- _SOURCE PASSAGE_:

= = = = = = =

Skip to content

Sanjavan7/Drugreuse

Repository files navigation

Synaptix - It was always there.

"7,000 rare diseases have no treatment. What if the cure already exists in a different pill bottle?"

Live Demo: http://144.202.54.117

Synaptix is a collaborative, AI-powered drug repurposing engine that uses knowledge graph embeddings, molecular similarity analysis, and autonomous research agents to discover new therapeutic uses for existing FDA-approved drugs. Built for Hacklytics 2026 (Georgia Tech Healthcare Track).


How It Works

The Problem

Drug development costs $2.6B and takes 10-15 years. 7,000+ rare diseases have zero approved treatment. Before AI, drug repurposing happened by accident (Viagra took years to discover), by one researcher's hunch (Aspirin for heart attacks took 30 years to validate), or by $300M AI companies like BenevolentAI.

Synaptix gives that same power to any researcher, for free.

Dual-Signal Prediction Engine

A single scoring method isn't reliable -- drugs that look promising biologically might be chemically implausible. Synaptix fuses two independent signals that no existing tool combines:

Knowledge Graph Signal (70%) -- 97,238 biological entities embedded in 400-dimensional space, trained on 5.8M relationships from 6 medical databases (DrugBank, Hetionet, GNBR, STRING, IntAct, DGIdb). We indexed all 24,313 drug embeddings in Actian VectorAI DB with HNSW indexing -- turning O(n) brute-force search into sub-millisecond nearest-neighbor retrieval. This is critical for interactive exploration where researchers query dozens of diseases in a session.

Molecular Signal (30%) -- RDKit computes Morgan fingerprints (2048-bit, radius-2) for 8,807 drugs and scores candidates by Tanimoto similarity to known treatments. A drug must pass both biological AND chemical tests to rank high.

Explainable Predictions

Scores alone don't help researchers. Synaptix explains every prediction at three levels:

  • Biological Pathways: BFS traversal through the knowledge graph finds chains like Drug -> binds Gene -> participates in Pathway -> disrupted in Disease
  • Plain English: Google Gemini 2.0 Flash translates complex paths into language anyone understands -- integrated across the platform for drug explanations, 4-section research briefs for no-cure diseases, and real-time PubMed paper extraction in our AI research agents
  • Interactive Research Assistant: A context-aware chat interface powered by Gemini that understands the current disease, selected drug, prediction scores, and active pathway -- researchers can ask follow-up questions naturally

Living Knowledge Graph

Static databases go stale. DRKG was built in 2020. Synaptix turns a frozen snapshot into a collaborative, living graph:

  • Researchers contribute new edges with evidence (PubMed links)
  • Peer review -- agree/disagree/uncertain voting on any edge
  • Four AI Research Agents continuously scan external sources:
    • PubMed scanner extracts drug-disease relationships from recent papers using Gemini
    • Clinical Trial monitor queries ClinicalTrials.gov for active trials
    • PubChem scanner checks drug-likeness, bioactivity assays, and structural analogs via PUG REST API
    • Hypothesis Validator cross-references all sources to compute external evidence scores (0.0-1.0)

= = = = = = =

- _DATASET ENTRIES_:

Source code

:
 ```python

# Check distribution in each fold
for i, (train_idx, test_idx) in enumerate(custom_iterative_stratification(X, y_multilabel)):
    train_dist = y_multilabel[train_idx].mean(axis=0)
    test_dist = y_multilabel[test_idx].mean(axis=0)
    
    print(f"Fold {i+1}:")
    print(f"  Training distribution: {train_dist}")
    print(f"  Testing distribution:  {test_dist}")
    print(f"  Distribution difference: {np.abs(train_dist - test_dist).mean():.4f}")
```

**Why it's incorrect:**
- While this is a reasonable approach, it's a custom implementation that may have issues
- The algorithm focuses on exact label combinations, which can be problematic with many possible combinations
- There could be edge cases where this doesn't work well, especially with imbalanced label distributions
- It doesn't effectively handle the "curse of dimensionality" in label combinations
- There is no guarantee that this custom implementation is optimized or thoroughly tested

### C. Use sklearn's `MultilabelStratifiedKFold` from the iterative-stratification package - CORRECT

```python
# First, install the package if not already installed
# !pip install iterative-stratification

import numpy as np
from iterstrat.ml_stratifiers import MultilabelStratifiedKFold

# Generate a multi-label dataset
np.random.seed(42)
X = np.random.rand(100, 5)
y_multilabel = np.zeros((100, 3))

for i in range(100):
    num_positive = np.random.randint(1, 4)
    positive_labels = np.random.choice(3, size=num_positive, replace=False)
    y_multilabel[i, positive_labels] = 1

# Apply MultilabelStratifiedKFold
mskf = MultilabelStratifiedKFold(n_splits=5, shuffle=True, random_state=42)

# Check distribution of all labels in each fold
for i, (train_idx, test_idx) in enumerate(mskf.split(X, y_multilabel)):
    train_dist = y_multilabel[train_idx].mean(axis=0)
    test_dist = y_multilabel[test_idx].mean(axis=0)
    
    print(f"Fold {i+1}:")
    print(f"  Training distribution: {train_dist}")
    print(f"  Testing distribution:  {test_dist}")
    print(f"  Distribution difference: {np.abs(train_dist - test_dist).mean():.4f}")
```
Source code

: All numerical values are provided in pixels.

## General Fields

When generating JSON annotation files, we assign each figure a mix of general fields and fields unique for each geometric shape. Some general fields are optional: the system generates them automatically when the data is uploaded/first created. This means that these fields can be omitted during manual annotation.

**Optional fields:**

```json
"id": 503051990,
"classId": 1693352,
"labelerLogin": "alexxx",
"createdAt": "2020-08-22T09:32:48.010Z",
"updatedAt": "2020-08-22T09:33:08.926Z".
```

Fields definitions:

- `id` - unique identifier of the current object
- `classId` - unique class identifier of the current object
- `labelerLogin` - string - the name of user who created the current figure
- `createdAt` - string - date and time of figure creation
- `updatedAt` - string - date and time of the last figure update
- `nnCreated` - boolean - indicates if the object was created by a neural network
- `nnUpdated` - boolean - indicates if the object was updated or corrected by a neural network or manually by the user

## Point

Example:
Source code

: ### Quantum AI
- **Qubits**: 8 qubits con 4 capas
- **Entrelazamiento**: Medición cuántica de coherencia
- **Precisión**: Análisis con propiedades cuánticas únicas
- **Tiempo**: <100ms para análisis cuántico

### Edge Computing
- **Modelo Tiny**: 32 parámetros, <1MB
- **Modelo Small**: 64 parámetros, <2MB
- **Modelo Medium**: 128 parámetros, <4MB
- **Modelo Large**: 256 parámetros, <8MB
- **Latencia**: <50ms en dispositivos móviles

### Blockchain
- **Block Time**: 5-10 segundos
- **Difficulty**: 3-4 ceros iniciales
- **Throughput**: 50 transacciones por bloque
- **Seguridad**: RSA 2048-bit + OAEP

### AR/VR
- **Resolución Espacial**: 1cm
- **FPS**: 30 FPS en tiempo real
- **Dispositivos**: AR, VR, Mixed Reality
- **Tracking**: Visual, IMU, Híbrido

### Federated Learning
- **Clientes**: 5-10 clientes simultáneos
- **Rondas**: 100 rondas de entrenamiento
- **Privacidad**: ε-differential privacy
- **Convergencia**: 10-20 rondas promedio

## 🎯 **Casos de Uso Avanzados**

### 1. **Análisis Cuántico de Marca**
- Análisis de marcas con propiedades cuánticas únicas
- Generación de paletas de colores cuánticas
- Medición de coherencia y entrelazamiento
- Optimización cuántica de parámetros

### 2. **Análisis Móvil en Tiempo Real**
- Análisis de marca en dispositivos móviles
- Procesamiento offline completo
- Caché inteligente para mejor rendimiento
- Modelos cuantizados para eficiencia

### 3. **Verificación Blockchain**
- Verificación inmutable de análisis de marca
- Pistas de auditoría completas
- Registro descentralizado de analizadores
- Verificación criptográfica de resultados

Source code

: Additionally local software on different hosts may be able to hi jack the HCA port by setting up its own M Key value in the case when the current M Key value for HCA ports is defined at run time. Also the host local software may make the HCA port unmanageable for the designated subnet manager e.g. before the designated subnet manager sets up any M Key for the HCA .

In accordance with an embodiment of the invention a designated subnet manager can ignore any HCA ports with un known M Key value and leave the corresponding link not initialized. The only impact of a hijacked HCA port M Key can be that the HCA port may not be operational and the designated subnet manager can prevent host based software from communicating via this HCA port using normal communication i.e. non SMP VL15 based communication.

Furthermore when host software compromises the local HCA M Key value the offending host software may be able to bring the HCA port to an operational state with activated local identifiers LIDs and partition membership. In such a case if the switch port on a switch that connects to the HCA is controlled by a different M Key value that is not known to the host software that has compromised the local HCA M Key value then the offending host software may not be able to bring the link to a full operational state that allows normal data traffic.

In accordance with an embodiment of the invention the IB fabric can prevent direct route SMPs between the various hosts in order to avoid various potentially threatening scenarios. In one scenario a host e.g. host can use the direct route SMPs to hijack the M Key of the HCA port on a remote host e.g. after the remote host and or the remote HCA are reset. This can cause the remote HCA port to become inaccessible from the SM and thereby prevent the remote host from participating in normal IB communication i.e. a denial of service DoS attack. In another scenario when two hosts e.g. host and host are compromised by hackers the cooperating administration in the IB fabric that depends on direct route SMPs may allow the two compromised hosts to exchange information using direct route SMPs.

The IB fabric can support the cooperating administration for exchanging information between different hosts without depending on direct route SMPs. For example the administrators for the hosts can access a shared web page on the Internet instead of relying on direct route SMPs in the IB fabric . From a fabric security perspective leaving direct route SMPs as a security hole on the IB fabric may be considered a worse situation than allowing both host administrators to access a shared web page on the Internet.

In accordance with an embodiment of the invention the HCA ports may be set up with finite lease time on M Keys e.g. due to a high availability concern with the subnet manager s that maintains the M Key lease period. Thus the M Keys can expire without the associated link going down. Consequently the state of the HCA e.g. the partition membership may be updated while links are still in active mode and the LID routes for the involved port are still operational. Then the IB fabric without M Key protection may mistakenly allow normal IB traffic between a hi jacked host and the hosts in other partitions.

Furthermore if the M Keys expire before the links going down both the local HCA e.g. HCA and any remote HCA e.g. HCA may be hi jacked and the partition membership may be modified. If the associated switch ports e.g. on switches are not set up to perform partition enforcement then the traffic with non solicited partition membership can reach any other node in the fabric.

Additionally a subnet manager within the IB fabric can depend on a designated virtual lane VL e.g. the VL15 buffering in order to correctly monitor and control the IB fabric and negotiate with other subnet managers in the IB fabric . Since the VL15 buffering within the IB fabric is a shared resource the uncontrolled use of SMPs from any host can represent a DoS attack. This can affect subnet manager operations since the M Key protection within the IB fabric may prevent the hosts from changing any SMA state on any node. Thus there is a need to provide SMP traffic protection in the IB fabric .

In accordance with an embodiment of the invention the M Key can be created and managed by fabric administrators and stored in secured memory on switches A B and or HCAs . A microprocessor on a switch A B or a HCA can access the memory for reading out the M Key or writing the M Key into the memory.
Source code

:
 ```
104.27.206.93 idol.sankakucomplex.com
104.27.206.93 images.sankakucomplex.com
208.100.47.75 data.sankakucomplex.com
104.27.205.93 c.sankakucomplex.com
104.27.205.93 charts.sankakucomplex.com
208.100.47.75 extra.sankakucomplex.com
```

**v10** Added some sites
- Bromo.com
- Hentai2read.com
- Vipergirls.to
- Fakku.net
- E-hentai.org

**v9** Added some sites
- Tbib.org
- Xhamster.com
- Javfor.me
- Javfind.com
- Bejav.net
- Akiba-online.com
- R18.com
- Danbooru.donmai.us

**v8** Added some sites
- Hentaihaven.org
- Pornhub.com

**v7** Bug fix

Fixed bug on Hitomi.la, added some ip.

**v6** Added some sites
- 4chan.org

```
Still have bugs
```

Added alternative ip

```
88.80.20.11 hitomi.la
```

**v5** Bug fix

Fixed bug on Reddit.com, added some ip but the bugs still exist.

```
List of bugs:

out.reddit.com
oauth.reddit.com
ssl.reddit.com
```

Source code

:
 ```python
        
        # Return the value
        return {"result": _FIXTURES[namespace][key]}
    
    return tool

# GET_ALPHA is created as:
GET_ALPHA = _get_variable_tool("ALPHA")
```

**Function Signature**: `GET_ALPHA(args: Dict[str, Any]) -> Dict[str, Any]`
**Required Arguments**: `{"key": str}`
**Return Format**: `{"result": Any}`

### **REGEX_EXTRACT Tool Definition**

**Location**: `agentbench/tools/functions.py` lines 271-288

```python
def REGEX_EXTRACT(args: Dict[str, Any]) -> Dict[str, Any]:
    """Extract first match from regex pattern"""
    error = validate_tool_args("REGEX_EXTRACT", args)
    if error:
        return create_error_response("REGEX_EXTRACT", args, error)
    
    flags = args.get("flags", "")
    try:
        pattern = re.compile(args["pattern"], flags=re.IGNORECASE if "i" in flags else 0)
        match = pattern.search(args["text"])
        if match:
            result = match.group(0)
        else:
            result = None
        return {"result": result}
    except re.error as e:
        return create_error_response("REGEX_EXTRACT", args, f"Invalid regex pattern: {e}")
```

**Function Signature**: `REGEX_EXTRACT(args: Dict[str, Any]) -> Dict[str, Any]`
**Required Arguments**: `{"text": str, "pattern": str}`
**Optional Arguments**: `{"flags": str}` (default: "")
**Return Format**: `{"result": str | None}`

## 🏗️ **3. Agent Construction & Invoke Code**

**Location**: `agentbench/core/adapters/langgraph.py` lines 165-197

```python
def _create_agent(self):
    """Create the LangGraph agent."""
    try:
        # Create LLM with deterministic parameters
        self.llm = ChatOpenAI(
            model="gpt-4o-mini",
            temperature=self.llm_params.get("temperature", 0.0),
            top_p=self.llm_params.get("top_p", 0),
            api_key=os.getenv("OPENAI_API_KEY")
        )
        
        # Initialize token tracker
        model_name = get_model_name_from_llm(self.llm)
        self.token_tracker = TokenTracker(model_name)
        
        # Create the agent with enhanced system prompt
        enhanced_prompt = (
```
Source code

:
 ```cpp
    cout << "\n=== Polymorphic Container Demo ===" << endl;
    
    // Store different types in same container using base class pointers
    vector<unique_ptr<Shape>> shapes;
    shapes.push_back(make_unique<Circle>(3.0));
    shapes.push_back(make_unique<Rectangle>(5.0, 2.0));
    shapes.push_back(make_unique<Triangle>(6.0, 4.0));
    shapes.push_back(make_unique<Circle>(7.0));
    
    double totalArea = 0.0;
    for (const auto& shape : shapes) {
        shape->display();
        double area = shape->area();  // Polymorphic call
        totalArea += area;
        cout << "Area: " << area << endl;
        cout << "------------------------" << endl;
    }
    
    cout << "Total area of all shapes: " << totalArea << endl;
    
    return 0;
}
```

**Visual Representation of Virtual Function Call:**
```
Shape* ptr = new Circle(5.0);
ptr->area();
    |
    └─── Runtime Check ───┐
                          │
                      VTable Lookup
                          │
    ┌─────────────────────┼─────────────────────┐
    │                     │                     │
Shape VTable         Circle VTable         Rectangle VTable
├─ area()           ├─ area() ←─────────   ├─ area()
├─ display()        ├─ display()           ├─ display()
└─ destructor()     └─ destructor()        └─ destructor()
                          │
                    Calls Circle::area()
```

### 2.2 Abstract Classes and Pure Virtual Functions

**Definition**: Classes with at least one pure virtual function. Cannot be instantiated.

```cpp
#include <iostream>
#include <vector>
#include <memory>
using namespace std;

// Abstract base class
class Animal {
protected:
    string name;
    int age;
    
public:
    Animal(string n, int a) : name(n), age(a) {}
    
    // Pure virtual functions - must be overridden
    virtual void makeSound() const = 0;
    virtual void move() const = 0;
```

= = = = = = =

- _USING THE INFORMATION_:
**1.** List the medical databases that the Synaptix description names as sources for the knowledge graph's training relationships.
**2.** Continue the Synaptix description after its last sentence.

- _ANSWER SECTION_:
**1.** DrugBank, Hetionet, GNBR, STRING, IntAct, DGIdb

**2.**
Every new edge makes every future prediction smarter.

Rare Disease Discovery

We systematically scanned every disease in DRKG and identified 1,434 diseases with zero known treatment. For the top 100, we generated drug candidates -- 500 new drug-disease predictions that didn't exist before Synaptix. For 7 critical diseases (ALS, Huntington's, Glioblastoma, Pancreatic Cancer, Lupus, CJD, Fibromyalgia), we provide full research briefs and exportable CSV reports.

Cloud-Native Deployment

The entire platform runs on Vultr Cloud Compute -- Dockerized FastAPI backend with nginx reverse proxy. Background async startup pre-caches predictions for 21 diseases in ~50 seconds with a real-time progress ring. Cached predictions serve in <0.15 seconds.

The Experience

Inspired by retro computing aesthetics, Synaptix features a Windows 95-themed interface with a cinematic CRT boot sequence, 3D force-directed knowledge graph with interactive legend filtering and node inspection, and a floating research assistant -- making complex biological data feel approachable and explorable.


Quick Start (For Teammates)

Prerequisites

Tool Version Check
Python 3.10+ python3 --version
Node.js 18+ node --version
Git any git --version

Step 1: Clone and switch to branch

git clone https://github.com/Sanjavan7/Drugreuse.git
cd Drugreuse
git checkout main

Step 2: Download DRKG data (REQUIRED -- not in GitHub)

The Drug Repurposing Knowledge Graph (~500MB) is too large for Git. You must download it manually:

mkdir -p data/drkg
cd data/drkg
curl -O https://dgl-data.s3-us-west-2.amazonaws.com/dataset/DRKG/drkg.tar.gz
tar -xvzf drkg.tar.gz
cd ../..

This extracts:

  • drkg.tsv -- 5.8M biomedical relationships (366MB)
  • embed/ -- Pre-trained TransE embeddings (entity + relation vectors)
  • drugbank_info/ -- DrugBank metadata (weights, SMILES, molecule types)
  • drug_repurpose/ -- Example notebooks and COVID-19 repurposing data

Step 3: Python backend setup

python3 -m venv venv
source venv/bin/activate        # Mac/Linux
# venv\Scripts\activate         # Windows
pip install -r requirements.txt

Dependencies installed: FastAPI, Uvicorn, NumPy, RDKit (molecular chemistry), Google Generative AI (Gemini), PubChemPy (PubChem API), Actian VectorAI DB.

Step 4: Create .env file

echo "GEMINI_API_KEY=your_key_here" > .env

Get a free Gemini API key from: https://aistudio.google.com/apikey

Note: The platform works without a Gemini key -- you just won't get AI-generated explanations, research briefs, and the research assistant chat. All ML predictions, paths, and scores still work.

Step 5: Start the backend

source venv/bin/activate
uvicorn backend.main:app --reload --port 8000

First startup takes ~5 minutes. The backend:

  1. Loads TransE embeddings (~148MB entity vectors)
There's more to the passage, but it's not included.